What if someone tries really hard for a long time and can’t learn a field? Do they fail the intelligence test, or does their teacher?


I'm talking about the entire human species, not myself or any one person. I'm saying that humans relating to AIs would not be like cockroaches relating to people. Cockroaches don't have human-level language, but we do, and I'm proposing it is generative and extensible enough to explain any idea. I'm proposing there's non-intelligent species and intelligent species, but there's no intelligent++ species that would look down on us as cockroaches. I'm claiming that won't happen.


>smart enough to explain us any idea

Are dogs, or pigs, or whales, part of the intelligence club? They are clearly intelligent beings with problem-solving skills. We won't be teaching them basic calculus any time soon.


No non-human animals are in the club that's marked by having a language with an infinitely generative syntax and a large (100,000+ words) and always-growing vocabulary.

Intelligence might be a spectrum, but powerful generative language is a step function: you have it or you don't. If you have it, then higher intelligences can communicate complex thoughts to you, if you don't they can't. We have it, so we are in the club, we are not cockroaches.


fair enough. i'm not convinced.

there are many humans who could study mathematics for a lifetime and not be able to comprehend the current best knowledge we possess. i'm one of them. maybe it takes 2 lifetimes. or many more.

a human-level AI operating at machine pace would learn much more than could ever be taught to a human. our powerful generative language capabilities wouldn't matter - it's far beyond our bandwidth. especially so for a superhuman-level AI.


The fact that AIs will have some information that we cannot understand, or will have more information than they can transmit (or we can absorb) does not make us cockroaches.

The AIs will deliver to us truly massive quantities of information, every minute, until the end of time, much of it civilization-changing. Thus the AIs relationship to us will thus be nothing like our relationship to cockroaches, where we essentially cannot tell them anything, not even the time or the day of the week, let alone the contents of Wikipedia.

I think Hofstadter is having an emotional reaction to AI. He says so as much. And it'a a common one, it's the woe is me phase. But I think he's totally wrong about the analogy. I'm 100% sure we will not feel like cockroaches when AI is in full swing, not in the slightest.


Spend some time around a three year old. Human, human intelligence, language skills.

Then try explain quicksort to them. Obvious waste of time.

They wouldn't be much threat in a zero sum strategic interaction either.

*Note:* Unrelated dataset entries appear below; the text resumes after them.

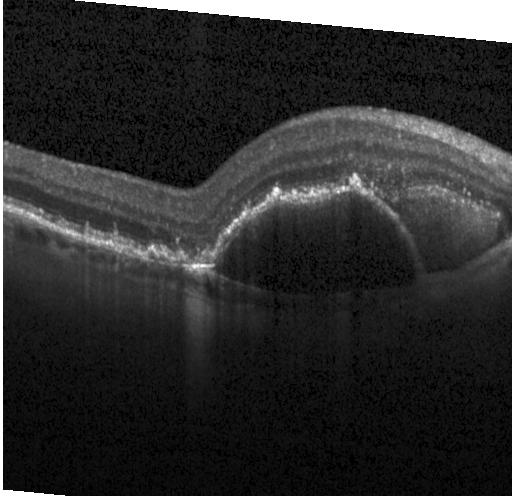
Macular OCT: a choroidal neovascular membrane.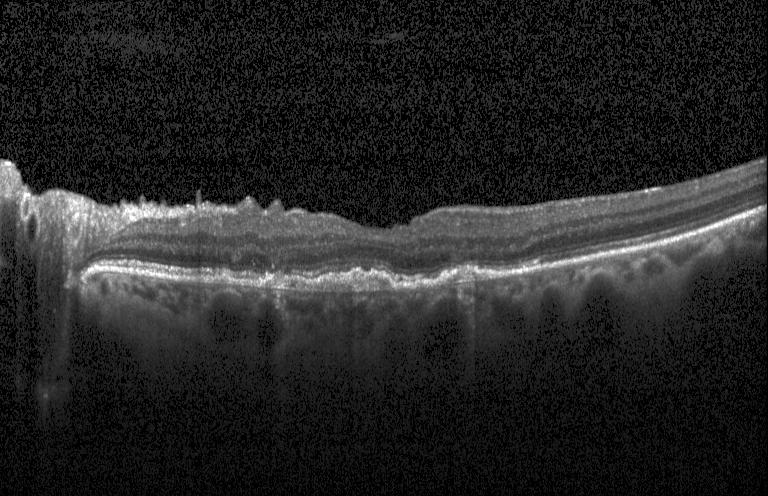
Retinal OCT cross-section
This B-scan demonstrates a choroidal neovascular membrane.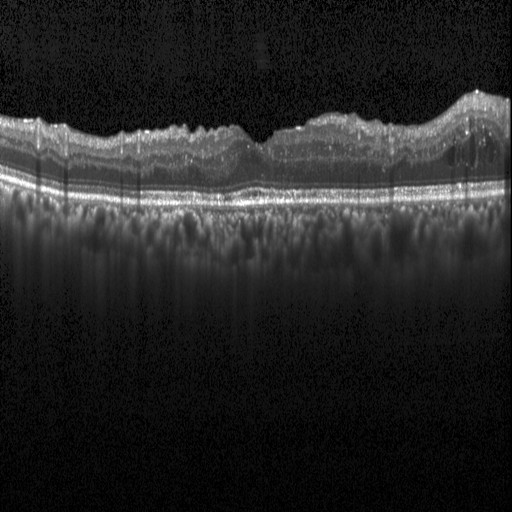

OCT line scan
Finding: DME.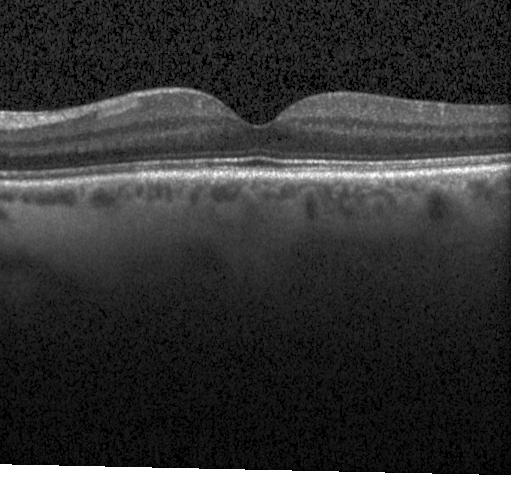 Optical coherence tomography B-scan, SD-OCT, Heidelberg Spectralis, macular scan — Diagnosis: no CNV, no DME, and no drusen.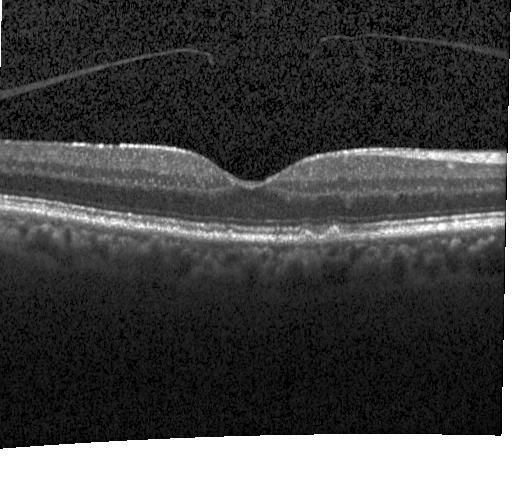 Macular OCT demonstrating sub-RPE drusenoid deposits.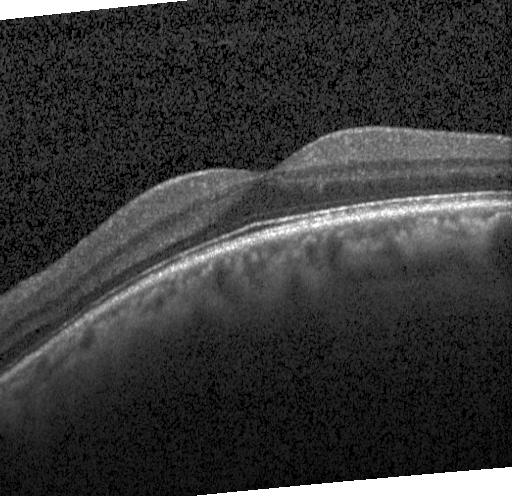 Impression: neither choroidal neovascularization, diabetic macular edema, nor drusen.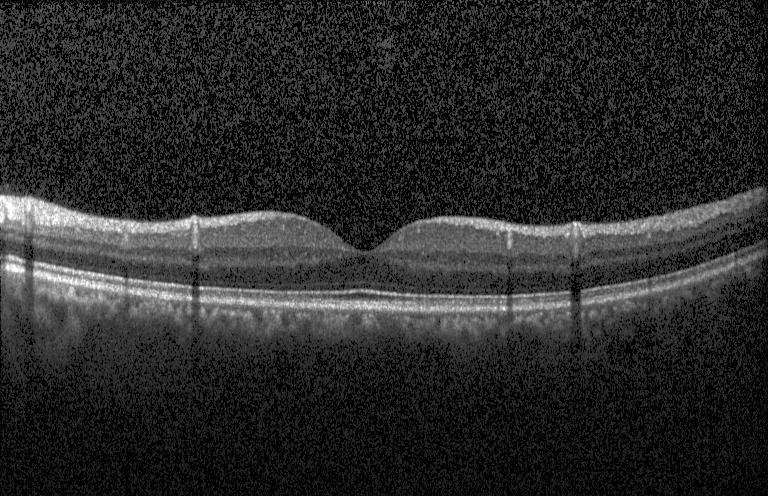

OCT line scan, spectral-domain optical coherence tomography
Dx: no CNV, no DME, and no drusen.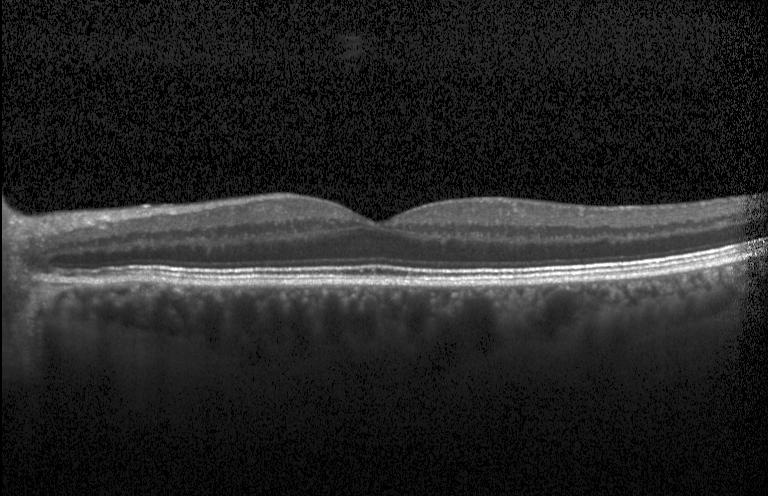

Retinal OCT cross-section. Diagnosis: neither choroidal neovascularization, diabetic macular edema, nor drusen.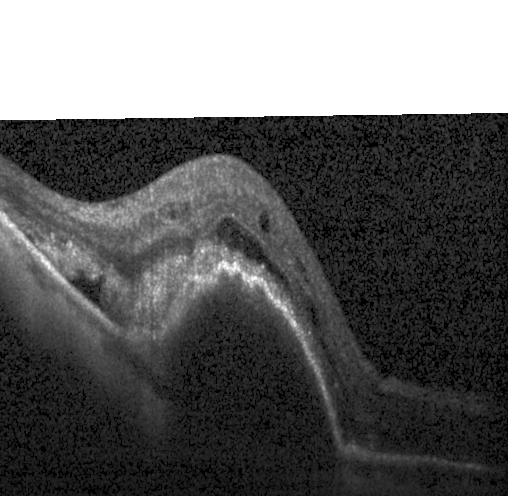 Retinal OCT B-scan · SD-OCT · instrument: Heidelberg Spectralis · centered on the fovea
OCT finding: a choroidal neovascular membrane.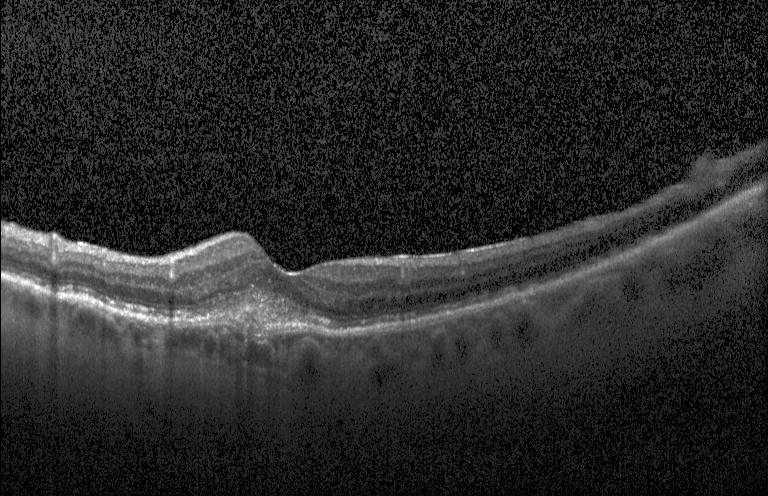 Retinal OCT cross-section showing a choroidal neovascular membrane.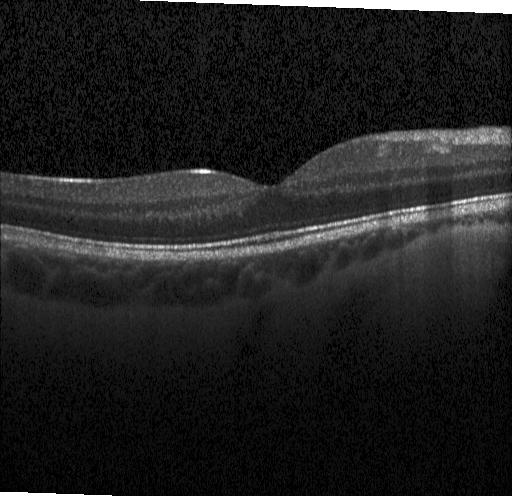
OCT scan showing no CNV, DME, or drusen.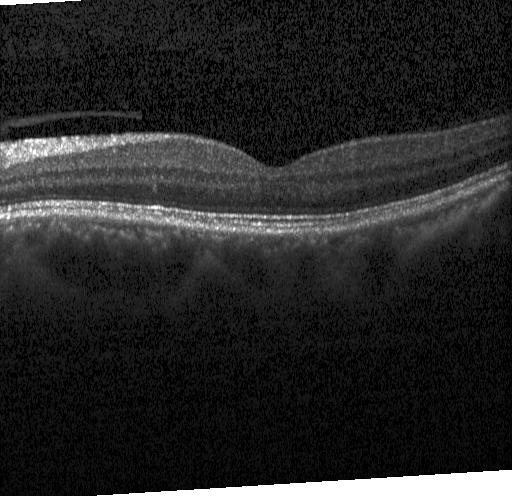

Heidelberg Spectralis OCT system. OCT B-scan — Diagnosis: no evidence of choroidal neovascularization, diabetic macular edema, or drusen.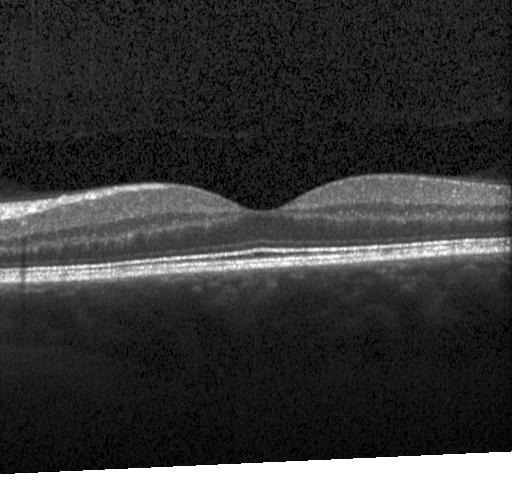
Retinal OCT B-scan
The scan shows no evidence of choroidal neovascularization, diabetic macular edema, or drusen.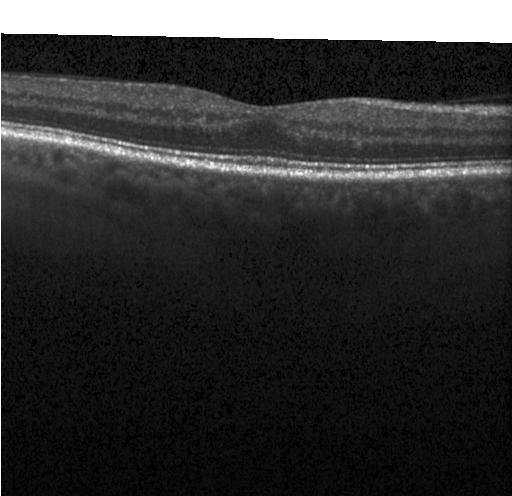
Impression: no evidence of choroidal neovascularization, diabetic macular edema, or drusen.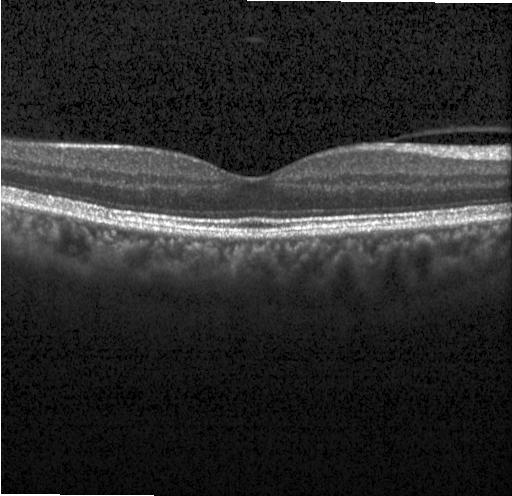
OCT finding: neither choroidal neovascularization, diabetic macular edema, nor drusen.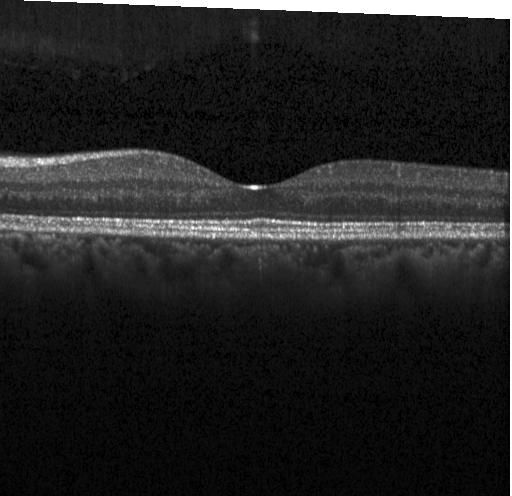

OCT B-scan. Horizontal scan through the fovea
Impression: neither CNV, DME, nor drusen.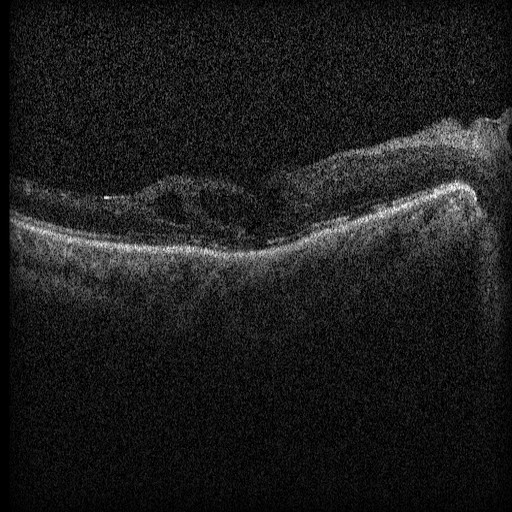 Instrument: Heidelberg Spectralis. Spectral-domain OCT. Fovea-centered. Optical coherence tomography scan — Dx: DME.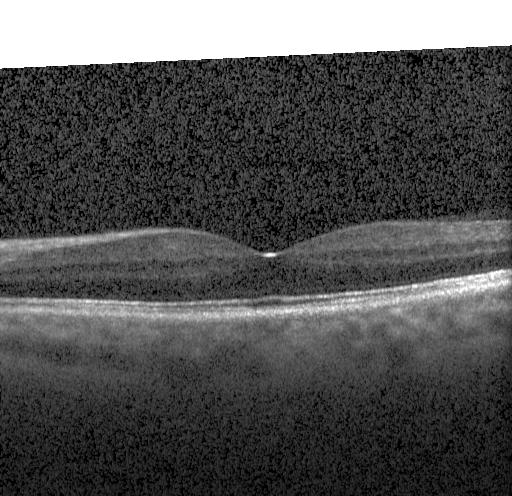
OCT line scan — This B-scan demonstrates neither choroidal neovascularization, diabetic macular edema, nor drusen.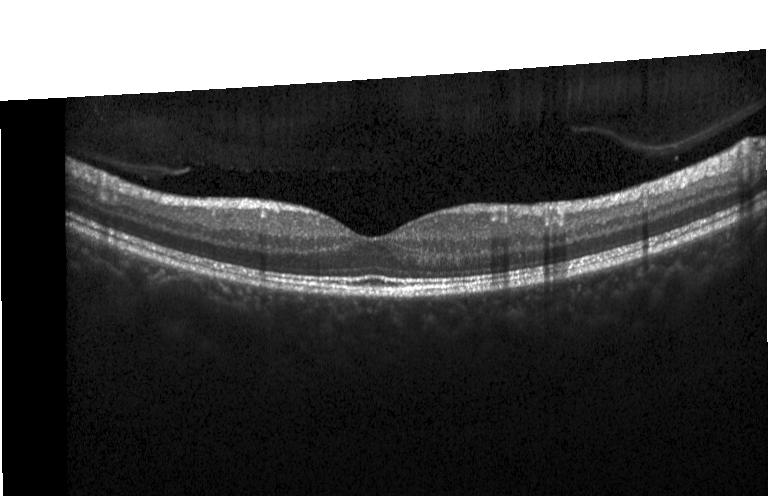
Finding: no evidence of choroidal neovascularization, diabetic macular edema, or drusen.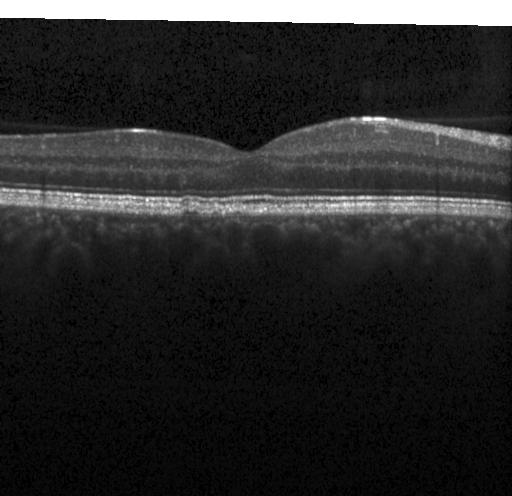 Finding: multiple drusen.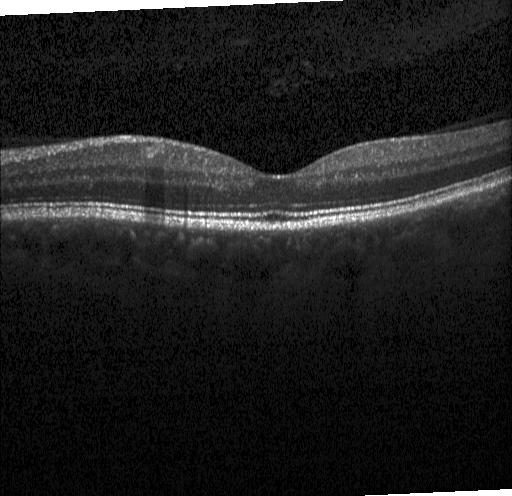

Spectral-domain optical coherence tomography, OCT B-scan, through the macula, Heidelberg Spectralis OCT system — Impression: no evidence of CNV, DME, or drusen.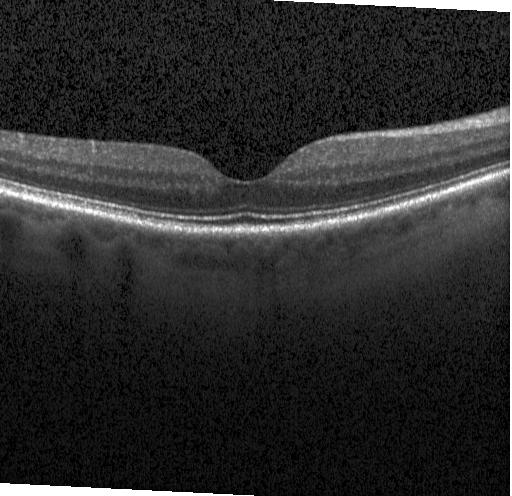
Retinal OCT cross-section showing neither CNV, DME, nor drusen.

If there were a species whose average adult intelligence was that of a human three-year old, then yes you'd be limited in what you could teach them. But as for what AIs can teach humans, you have to assume we are using competent smart adults. My claim is just what AIs can teach competent smart adults is many many orders of magnitude more than what humans can teach competent smart cockroaches. Thus Hofstadter's analogy is not a good one.


Isn't the difference between us and cockroaches just "we can think much quicker, see patterns and make insights better and faster than cockroaches"?


I think the key difference is language. I think human language is above a key threshold. Our syntaxes are infinitely generative and we have large vocabularies (100,000+ words) which are fully extensible. No other animals have that. My claim is AIs will be able to express any complex ideas in our language. But we cannot express our ideas in "cockroach language". So the analogy is not a good one.